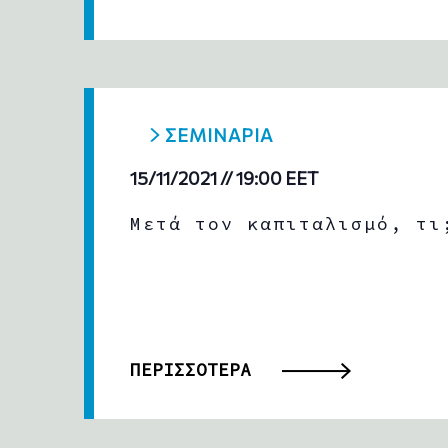
ΣΕΜΙΝΑΡΙΑ
15/11/2021 // 19:00
EET
Μετά τον καπιταλισμό, τι
ΠΕΡΙΣΣΟΤΕΡΑ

▶ _PROBLEM DETAILS_
Output all the records, word for word, with no pictures in the copy.

▶ _OUTPUT BELOW_
ΣΕΜΙΝΑΡΙΑ
15/11/2021 // 19:00
EET
Μετά τον καπιταλισμό, τι
ΠΕΡΙΣΣΟΤΕΡΑ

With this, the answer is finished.